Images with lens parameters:
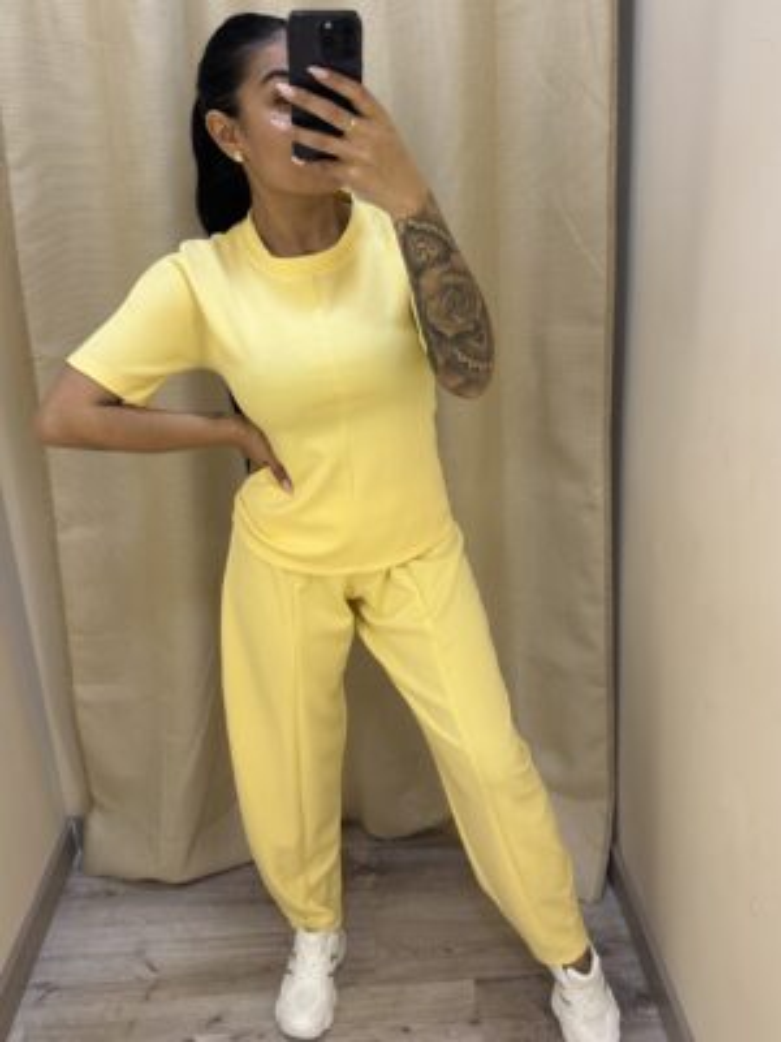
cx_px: 390
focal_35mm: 24
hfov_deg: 56.8
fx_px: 722
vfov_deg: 71.6
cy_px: 521
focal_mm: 6.86
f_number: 1.78
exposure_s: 1/100
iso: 64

**PROBLEM**: What's needed is an exact retyping of the records, pictures excluded.

**RESPONSE AREA**:
cx_px: 390
focal_35mm: 24
hfov_deg: 56.8
fx_px: 722
vfov_deg: 71.6
cy_px: 521
focal_mm: 6.86
f_number: 1.78
exposure_s: 1/100
iso: 64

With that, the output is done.